3. "Verbrecher" ist im digitalen Zeitalter schnell durch "alle" substituiert, und zwar so, dass es keiner merkt. Notfalls auch durch einen kleinen Änderungsantrag, eingebracht am Donnerstagnachmittag und durchgewunken um 23.50 Uhr.

Der Mäusebussard

Überhaupt, die Autobahn. Wo die deutsche Band Kraftwerk vor nicht allzu langer Zeit mit lyrischer Präzision noch "ein graues Band", "weiße Streifen" und "grünen Rand" besang und in dieser Beschreibung wirklich nur den einen oder anderen am Straßenrand auf Beute lauernden Mäusebussard ausließ, ist heute eine verwirrende Vielfalt an Mobiliar zu bestaunen.

Nicht nur, dass der Mäusebussard heute hinter Lärmschutzwänden hocken muss, auch direkt an und über der Fahrbahn hat sich eine verwirrende Anzahl an kleinen grauen Kästchen, Kameras und Messgeräten eingefunden. Manche von ihnen sind schnell identifiziert, etwa die Lkw-Maut-Checker und die von hinten blitzenden einäugigen Robocops, andere dagegen sehen einfach nur klein und grau und vor allem verdächtig aus.

Die graue Schachtel

Sind es Mäusebussard-Zählgeräte, die uns die stets um unser Wohl besorgten Behörden da an den Straßenrand gesetzt haben? Herbstnebel-Densitometer? Ultraschall-Igelwarnanlagen?

Für sich genommen sind alle kleinen grauen Schachteln fein und nützlich. Im Zusammenhang mit dem behördlichen Trommelfeuer an angekündigten Überwachungsmaßnahmen aber erzeugen sie in mir eine Paranoia, die mich tatsächlich beim Fahren stört.

Habe ich auch wirklich das Tempolimit eingehalten, als ich an diesem neuen grauen Kästchen vorbeigefahren bin? War ich nicht doch einen Tick schneller als erlaubt? Jeder hat etwas zu verbergen, und sei es auch nur zehn entscheidende Sekunden lang.

Die Lösung

Ich will beim Fahren aber nicht über kleine graue Schachteln nachdenken, sondern mich auf den Verkehr konzentrieren, von dem mich der Elektroschrott am Wegesrand nur allzu häufig ablenkt. Der auffällig unauffällige Krempel stört meinen Bewegungsfluss, den ich lange trainieren musste, um ein guter und rücksichtsvoller Verkehrsteilnehmer zu werden.

Illusionen über das Verschwinden der kleinen grauen Schachteln mache ich mir aber nicht.

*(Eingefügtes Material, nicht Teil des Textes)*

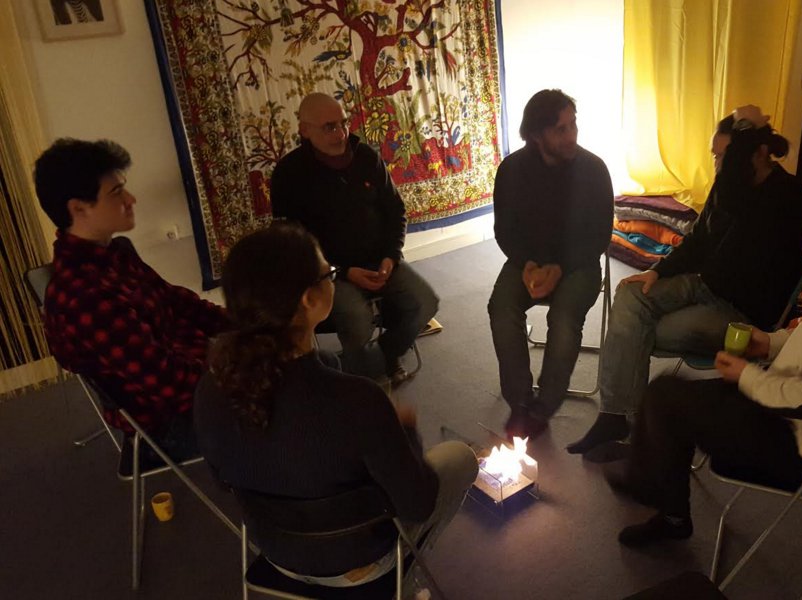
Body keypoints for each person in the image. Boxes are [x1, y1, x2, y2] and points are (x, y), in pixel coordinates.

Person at [608, 159, 802, 546]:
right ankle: (655, 491)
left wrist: (747, 376)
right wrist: (769, 342)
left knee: (667, 401)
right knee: (667, 394)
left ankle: (664, 505)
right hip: (790, 404)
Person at [194, 223, 477, 589]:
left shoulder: (210, 388)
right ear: (308, 300)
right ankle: (403, 583)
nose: (333, 278)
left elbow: (223, 478)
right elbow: (418, 504)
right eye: (328, 273)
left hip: (274, 553)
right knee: (460, 458)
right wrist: (405, 432)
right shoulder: (360, 401)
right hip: (356, 565)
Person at [568, 106, 802, 455]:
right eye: (715, 156)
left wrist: (740, 156)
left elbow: (752, 254)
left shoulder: (787, 196)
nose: (718, 165)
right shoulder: (728, 184)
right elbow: (698, 240)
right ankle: (615, 417)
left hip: (741, 313)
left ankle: (636, 430)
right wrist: (658, 270)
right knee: (632, 294)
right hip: (703, 284)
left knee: (644, 329)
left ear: (757, 152)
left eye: (725, 156)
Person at [34, 138, 230, 458]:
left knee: (299, 369)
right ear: (78, 208)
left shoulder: (115, 252)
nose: (131, 199)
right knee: (297, 405)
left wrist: (247, 323)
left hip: (198, 368)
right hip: (171, 422)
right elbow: (170, 385)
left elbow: (178, 302)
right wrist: (242, 374)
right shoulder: (83, 297)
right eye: (116, 193)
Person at [271, 92, 439, 384]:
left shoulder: (366, 157)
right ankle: (364, 380)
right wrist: (343, 270)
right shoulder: (289, 174)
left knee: (426, 302)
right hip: (330, 272)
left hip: (380, 260)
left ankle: (383, 356)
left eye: (343, 123)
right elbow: (292, 242)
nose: (341, 133)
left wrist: (391, 255)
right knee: (358, 320)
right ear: (305, 130)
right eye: (329, 127)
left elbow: (395, 210)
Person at [488, 89, 614, 438]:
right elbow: (504, 230)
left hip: (579, 264)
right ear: (536, 135)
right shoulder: (511, 170)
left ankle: (544, 407)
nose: (572, 135)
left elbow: (600, 236)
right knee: (501, 308)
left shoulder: (594, 170)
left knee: (564, 318)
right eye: (561, 129)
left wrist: (559, 268)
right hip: (527, 262)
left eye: (573, 125)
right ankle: (520, 402)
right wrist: (527, 263)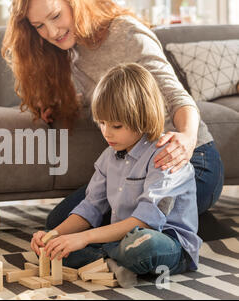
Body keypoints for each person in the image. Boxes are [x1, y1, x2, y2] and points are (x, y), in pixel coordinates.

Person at [1, 0, 224, 228]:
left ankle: (174, 226)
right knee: (60, 223)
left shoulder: (125, 33)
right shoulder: (71, 50)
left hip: (186, 163)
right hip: (134, 168)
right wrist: (63, 105)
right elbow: (108, 100)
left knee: (107, 230)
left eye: (56, 16)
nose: (51, 31)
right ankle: (174, 222)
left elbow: (175, 94)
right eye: (39, 26)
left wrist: (187, 136)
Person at [30, 63, 202, 285]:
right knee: (54, 248)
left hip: (166, 244)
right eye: (101, 123)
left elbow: (146, 222)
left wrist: (83, 238)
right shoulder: (108, 157)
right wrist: (52, 235)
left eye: (116, 126)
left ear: (142, 116)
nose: (107, 133)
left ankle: (105, 259)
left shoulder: (165, 155)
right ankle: (111, 262)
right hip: (121, 239)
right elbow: (90, 207)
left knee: (143, 244)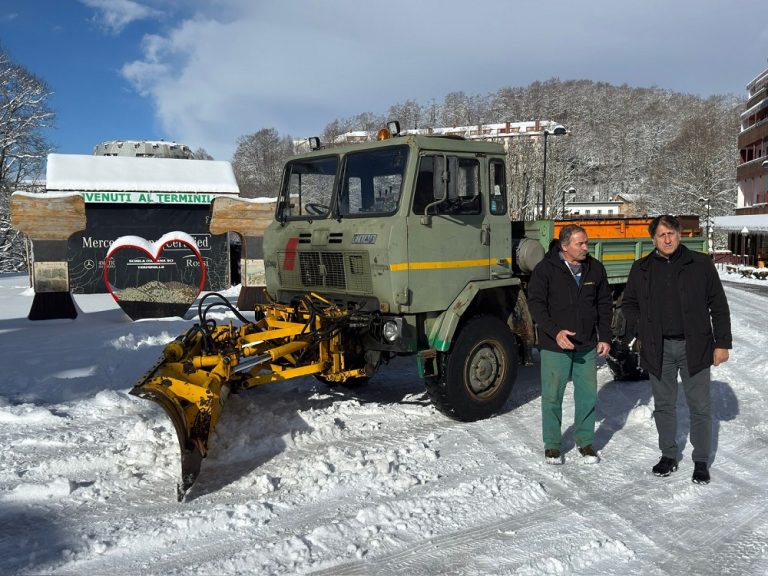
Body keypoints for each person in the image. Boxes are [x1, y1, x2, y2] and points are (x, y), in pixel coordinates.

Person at [622, 215, 731, 485]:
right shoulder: (642, 268)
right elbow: (629, 304)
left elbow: (718, 305)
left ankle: (701, 461)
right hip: (658, 348)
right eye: (661, 235)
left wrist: (722, 343)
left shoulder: (700, 264)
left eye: (671, 233)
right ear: (653, 239)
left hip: (695, 345)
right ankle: (668, 455)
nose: (667, 239)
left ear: (679, 234)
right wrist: (640, 330)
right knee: (664, 405)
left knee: (700, 406)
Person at [528, 225, 612, 464]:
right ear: (564, 246)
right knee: (552, 396)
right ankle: (552, 445)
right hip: (556, 345)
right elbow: (536, 305)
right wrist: (555, 332)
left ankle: (585, 442)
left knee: (587, 396)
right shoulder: (545, 269)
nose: (586, 247)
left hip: (586, 344)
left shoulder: (595, 268)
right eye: (580, 243)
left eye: (586, 242)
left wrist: (605, 336)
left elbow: (604, 304)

Schließlich ist es viel zu lukrativ für alle Beteiligten - außer, wie immer, die Kundschaft -, sie aufzustellen und sie das tun zu lassen, wozu sie auch immer gebaut worden sind.

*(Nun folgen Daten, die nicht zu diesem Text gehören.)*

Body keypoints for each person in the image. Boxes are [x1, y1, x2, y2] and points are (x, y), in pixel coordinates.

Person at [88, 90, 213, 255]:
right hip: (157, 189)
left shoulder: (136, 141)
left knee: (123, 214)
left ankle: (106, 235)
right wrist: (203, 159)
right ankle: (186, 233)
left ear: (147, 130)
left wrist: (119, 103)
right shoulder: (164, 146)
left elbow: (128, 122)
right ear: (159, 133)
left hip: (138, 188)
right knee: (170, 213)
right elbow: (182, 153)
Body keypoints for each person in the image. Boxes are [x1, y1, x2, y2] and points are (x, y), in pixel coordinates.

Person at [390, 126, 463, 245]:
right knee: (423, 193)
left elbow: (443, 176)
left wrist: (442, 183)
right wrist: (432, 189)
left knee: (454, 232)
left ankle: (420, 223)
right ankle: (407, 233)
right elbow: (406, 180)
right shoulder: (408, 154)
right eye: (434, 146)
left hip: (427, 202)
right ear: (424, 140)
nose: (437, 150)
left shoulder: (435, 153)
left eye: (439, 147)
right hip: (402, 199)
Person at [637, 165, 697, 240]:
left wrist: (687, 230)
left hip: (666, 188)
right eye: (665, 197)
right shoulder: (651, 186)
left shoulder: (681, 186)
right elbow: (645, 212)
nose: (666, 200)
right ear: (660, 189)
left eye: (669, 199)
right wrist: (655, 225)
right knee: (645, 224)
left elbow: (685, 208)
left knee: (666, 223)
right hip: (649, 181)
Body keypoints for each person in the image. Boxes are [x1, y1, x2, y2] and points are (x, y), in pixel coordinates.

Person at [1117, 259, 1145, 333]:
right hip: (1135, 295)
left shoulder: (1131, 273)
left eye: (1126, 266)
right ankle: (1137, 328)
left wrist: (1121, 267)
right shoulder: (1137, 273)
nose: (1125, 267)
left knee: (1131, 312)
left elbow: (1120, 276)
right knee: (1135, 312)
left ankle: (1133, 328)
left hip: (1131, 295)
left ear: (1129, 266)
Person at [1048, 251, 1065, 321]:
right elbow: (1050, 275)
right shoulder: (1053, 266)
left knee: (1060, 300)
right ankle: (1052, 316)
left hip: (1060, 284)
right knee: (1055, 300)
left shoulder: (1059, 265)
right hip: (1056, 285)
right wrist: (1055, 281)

Bleibt nur, das durch Technik erzeugte Problem auf gut mitteleuropäische Art durch den Einsatz von noch mehr Technik zu lösen. Ich schlage vor, jede der kleinen grauen Schachteln mit einem standardisierten Infosender auszustatten, der Eigenschaften und potenzielle Gefährlichkeit des Geräts für die vorbeifahrenden Autobahn-User preisgibt. Über den Einbau eines entsprechenden Bordempfängers und eines speziellen Head-up-Display-Projektors könnte sich der Fahrer stets einblenden lassen, welche Sorte Schachtel ihn gerade kontrolliert.

Der Overkill

Das wiederum können jene Dienste und Institutionen nicht durchgehen lassen, die darauf angewiesen sind, dass ihre kleinen grauen Schachteln anonym bleiben. Nichts ist für eine kleine graue Schachtel so wichtig wie Anonymität - ihre Anonymität, selbstverständlich.

Also wird der Verein der Freunde kleiner grauer Schachteln zum Gesetz zur Förderung der Verkehrssicherheit durch Fernortung kleiner grauer Schachteln am Donnerstagnachmittag einen Änderungseintrag einbringen, über den dann um 23.50 Uhr abgestimmt werden wird.

Und die Paranoia wird wieder von vorne losgehen. Ich weiß das genau. Darum fahre ich jetzt nur noch Bahn.